WeatherBug Meteorologist Bryan Karrick has the latest in his exclusive WeatherBug National Outlook video.
A pair of storm systems will streak along the U.S. and Canada border today, ultimately producing bursts of rain, showers, and even accumulating wet snow across northern and central Maine. Cities such as Caribou and Houlton, Maine, could be shoveling out of 2 to 5 inches of new snow, while rain will throw a wrench into outdoor plans from southern New England into the Great Lakes and Upper Midwest.

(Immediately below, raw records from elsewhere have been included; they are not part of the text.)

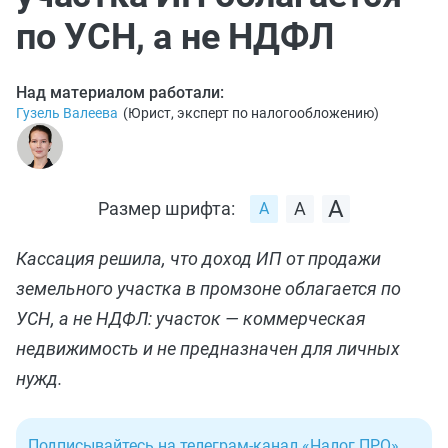
по УСН, а не НДФЛ
Над материалом работали:
Гузель Валеева
(
Юрист, эксперт по налогообложению
)
Размер шрифта:
Кассация решила, что доход ИП от продажи
земельного участка в промзоне облагается по
УСН, а не НДФЛ: участок — коммерческая
недвижимость и не предназначен для личных
нужд.
Подписывайтесь на телеграм-канал «Налог ПРО»
.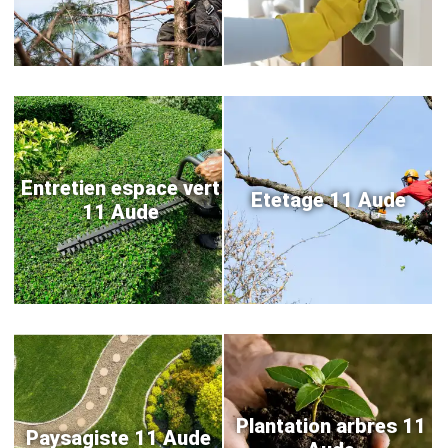
Entretien espace vert
Etetage 11 Aude
11 Aude
Plantation arbres 11
Paysagiste 11 Aude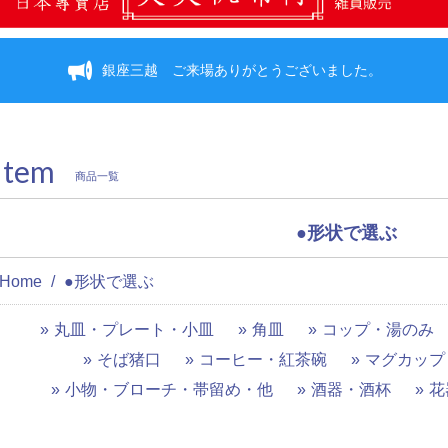
銀座三越 ご来場ありがとうございました。
Item
商品一覧
●形状で選ぶ
Home
●形状で選ぶ
丸皿・プレート・小皿
角皿
コップ・湯のみ
そば猪口
コーヒー・紅茶碗
マグカップ
小物・ブローチ・帯留め・他
酒器・酒杯
花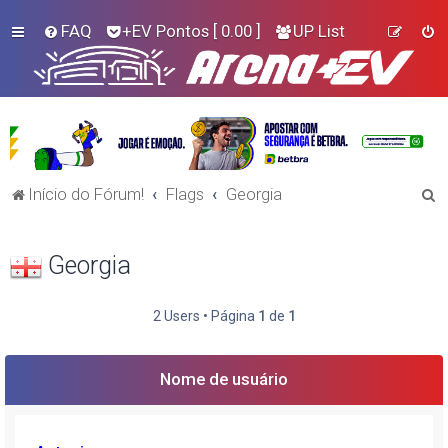
FAQ
+EV Pontos
[ 0.00 ]
UP List
P
Início do Fórum!
Flags
Georgia
e
s
Georgia
q
u
2 Users • Página
1
de
1
i
s
Nome de usuário
a
r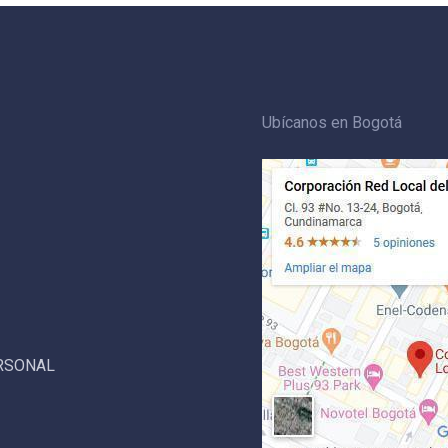
Ubícanos en Bogotá
ERSONAL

Even Montana and the northern Idaho Panhandle will experience their own fresh blanket of snowfall to close out the weekend. Several slushy inches will fall in the valleys, while up to a foot could greet residents across the Tetons. If travelling, make sure to check about chain requirements, as well as allow extra time between you and the next motorist to reach your travel destination safely. Meanwhile, in the lower elevations, it will be chilly autumn showers that will fall from the Northwest into Montana.

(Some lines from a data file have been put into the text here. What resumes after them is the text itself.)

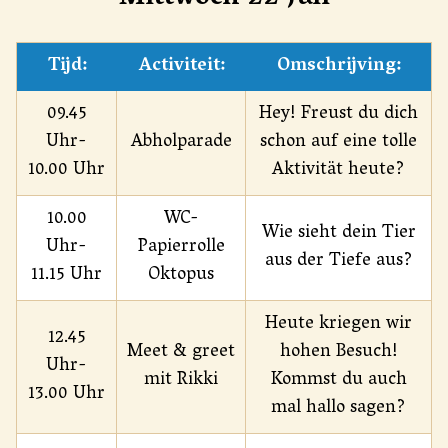
Tijd:
Activiteit:
Omschrijving:
09.45
Hey! Freust du dich
Uhr-
Abholparade
schon auf eine tolle
10.00 Uhr
Aktivität heute?
10.00
WC-
Wie sieht dein Tier
Uhr-
Papierrolle
aus der Tiefe aus?
11.15 Uhr
Oktopus
Heute kriegen wir
12.45
Meet & greet
hohen Besuch!
Uhr-
mit Rikki
Kommst du auch
13.00 Uhr
mal hallo sagen?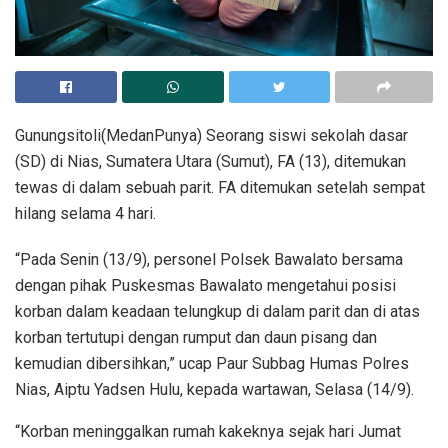
Gunungsitoli(MedanPunya) Seorang siswi sekolah dasar
(SD) di Nias, Sumatera Utara (Sumut), FA (13), ditemukan
tewas di dalam sebuah parit. FA ditemukan setelah sempat
hilang selama 4 hari.
“Pada Senin (13/9), personel Polsek Bawalato bersama
dengan pihak Puskesmas Bawalato mengetahui posisi
korban dalam keadaan telungkup di dalam parit dan di atas
korban tertutupi dengan rumput dan daun pisang dan
kemudian dibersihkan,” ucap Paur Subbag Humas Polres
Nias, Aiptu Yadsen Hulu, kepada wartawan, Selasa (14/9).
“Korban meninggalkan rumah kakeknya sejak hari Jumat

The other weather hiccup across an otherwise tranquil day across the U.S. will be found in south Florida. Here, showers will roll across the Sunshine State, but won`t be enough to ruin any outdoor activities.
Temperatures will be fairly typical for mid-November across the U.S. The coldest, and unseasonably so, will be found from Montana to northern Michigan, as well as in New England. Here, the mercury will range from the falling 20s and 30s in the Central U.S., to the 30s, 40s, and very low 50s from Maine to Boston and New York City today.
In opposite fashion, it will be quite comfortable from the Golden State to the Carolinas, where 60s, 70s, and 80s will be the rule rather than the exception. In between, it will be typical 50s and 60s blanketing the Northwest to the Mid-Atlantic, excluding a few 40s in the Rocky Mountain Front Range.